陶正直一点不客气,再不征求严温同意,竟自倒向她身上……
严温居然能够在旁边闭眼朦朦胧胧了一下。他惊醒的原因是陶正直推他。陶正直道:
“快起来,看看是怎么回事?”
一看之下,果然发觉麻雀不大对劲。因为她眼中仍然射出情欲光芒,全身香汗淋漓气喘不已,面上表情看来有点痴迷。
陶正直苦笑道:“我和她已经将近一个时辰,我知道她应该极之满足。可是你看,她的样子和姿势动作好像还不够。这里面一定有古怪……”
严温居然一点不惊奇。“当然有古怪,她来的时候已经服食过一种药物。”
陶正直一方面松了口气。另一方面大为疑惑--麻雀不但不是外面弄来的女人,甚至由于“鸡婆婆”羽翼保护而具有特殊地位,她怎会服食古怪而看来一定是春药的药物,是她自行服食抑或是被迫,在严温府内有被迫的可能么?

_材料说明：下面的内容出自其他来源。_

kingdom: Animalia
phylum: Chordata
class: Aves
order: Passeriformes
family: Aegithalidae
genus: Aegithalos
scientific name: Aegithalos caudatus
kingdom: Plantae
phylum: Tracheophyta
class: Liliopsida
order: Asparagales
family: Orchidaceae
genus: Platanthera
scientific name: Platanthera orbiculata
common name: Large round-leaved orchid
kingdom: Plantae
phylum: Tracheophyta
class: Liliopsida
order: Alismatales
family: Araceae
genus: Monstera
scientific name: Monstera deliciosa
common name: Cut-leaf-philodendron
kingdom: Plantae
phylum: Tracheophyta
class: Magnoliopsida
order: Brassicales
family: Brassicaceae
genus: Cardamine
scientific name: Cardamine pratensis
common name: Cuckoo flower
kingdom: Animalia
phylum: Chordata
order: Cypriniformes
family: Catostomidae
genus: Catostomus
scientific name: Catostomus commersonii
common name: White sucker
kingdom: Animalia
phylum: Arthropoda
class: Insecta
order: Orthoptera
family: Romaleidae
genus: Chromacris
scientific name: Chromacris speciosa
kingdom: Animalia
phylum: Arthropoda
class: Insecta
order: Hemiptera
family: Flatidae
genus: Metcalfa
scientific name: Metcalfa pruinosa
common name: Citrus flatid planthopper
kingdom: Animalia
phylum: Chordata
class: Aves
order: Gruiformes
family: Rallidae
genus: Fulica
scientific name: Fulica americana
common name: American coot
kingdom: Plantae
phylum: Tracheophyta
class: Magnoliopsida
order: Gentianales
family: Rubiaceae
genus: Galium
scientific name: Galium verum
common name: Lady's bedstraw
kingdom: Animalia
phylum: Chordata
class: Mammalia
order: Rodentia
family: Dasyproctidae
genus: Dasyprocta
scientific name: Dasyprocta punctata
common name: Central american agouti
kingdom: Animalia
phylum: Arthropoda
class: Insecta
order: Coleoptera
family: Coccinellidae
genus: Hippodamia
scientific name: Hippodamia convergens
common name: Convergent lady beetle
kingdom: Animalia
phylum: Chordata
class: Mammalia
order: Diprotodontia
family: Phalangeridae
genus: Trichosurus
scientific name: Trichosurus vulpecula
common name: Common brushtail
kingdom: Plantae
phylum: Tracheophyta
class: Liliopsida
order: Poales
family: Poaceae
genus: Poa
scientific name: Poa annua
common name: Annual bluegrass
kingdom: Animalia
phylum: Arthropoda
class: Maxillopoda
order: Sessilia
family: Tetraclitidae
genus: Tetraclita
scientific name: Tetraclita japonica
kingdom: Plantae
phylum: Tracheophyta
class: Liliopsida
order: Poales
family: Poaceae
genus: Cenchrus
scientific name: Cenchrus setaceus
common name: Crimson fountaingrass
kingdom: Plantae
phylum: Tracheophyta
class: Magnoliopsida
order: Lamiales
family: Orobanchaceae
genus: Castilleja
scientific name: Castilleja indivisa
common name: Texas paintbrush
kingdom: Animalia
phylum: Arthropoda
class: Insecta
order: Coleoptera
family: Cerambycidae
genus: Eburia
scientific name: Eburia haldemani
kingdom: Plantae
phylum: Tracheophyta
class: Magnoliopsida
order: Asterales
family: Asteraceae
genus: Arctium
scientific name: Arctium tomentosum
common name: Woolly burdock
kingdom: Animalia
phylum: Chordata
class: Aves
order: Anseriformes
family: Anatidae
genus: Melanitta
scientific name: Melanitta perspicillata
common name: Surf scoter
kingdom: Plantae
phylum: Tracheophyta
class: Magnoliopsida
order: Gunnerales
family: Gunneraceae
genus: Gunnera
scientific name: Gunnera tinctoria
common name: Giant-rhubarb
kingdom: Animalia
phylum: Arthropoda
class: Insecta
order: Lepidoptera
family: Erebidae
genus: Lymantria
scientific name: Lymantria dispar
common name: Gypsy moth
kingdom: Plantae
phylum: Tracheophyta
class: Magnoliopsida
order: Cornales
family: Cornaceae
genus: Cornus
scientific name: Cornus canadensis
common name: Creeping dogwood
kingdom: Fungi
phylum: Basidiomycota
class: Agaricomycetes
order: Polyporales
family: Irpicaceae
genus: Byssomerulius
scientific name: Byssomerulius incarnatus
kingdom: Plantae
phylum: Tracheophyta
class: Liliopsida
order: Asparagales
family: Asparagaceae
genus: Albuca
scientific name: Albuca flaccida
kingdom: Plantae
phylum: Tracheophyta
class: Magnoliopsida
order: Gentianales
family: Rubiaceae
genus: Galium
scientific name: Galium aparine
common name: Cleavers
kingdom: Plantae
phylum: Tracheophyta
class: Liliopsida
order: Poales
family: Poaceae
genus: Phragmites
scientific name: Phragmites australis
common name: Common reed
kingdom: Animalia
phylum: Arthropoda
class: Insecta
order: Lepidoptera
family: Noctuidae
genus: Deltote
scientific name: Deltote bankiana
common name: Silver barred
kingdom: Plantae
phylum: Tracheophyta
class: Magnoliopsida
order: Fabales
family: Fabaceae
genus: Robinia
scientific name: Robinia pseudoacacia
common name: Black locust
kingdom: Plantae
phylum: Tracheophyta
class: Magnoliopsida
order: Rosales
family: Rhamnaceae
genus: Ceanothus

“鸡婆婆住处有无数药物,麻雀一定在她那里拿到药的,但我只不明白她为何要偷食这种叫做‘春满人间’的春药?”
陶正直道:“你也不知道的话,我更不知道了。但无论如何先想法子解去药性为妙。”
严温吃吃笑道:“这个不难,解药我有。”
陶正直捏捏他下巴,好像捏的是个标致冶荡的大姑娘:“你坏死了,既然你有解药,你一定也有‘春满人间’。这种药还有解药我都要……”
严温去拿了两瓶药丸给他,其中一种是绿色的,取了一颗塞入麻雀口中。她赤裸的身躯四肢本来大大伸摊甚是淫亵,但绿色药丸一人口,很快就卷缩成一团,眼中情欲和面上痴迷表情刹时消退净尽。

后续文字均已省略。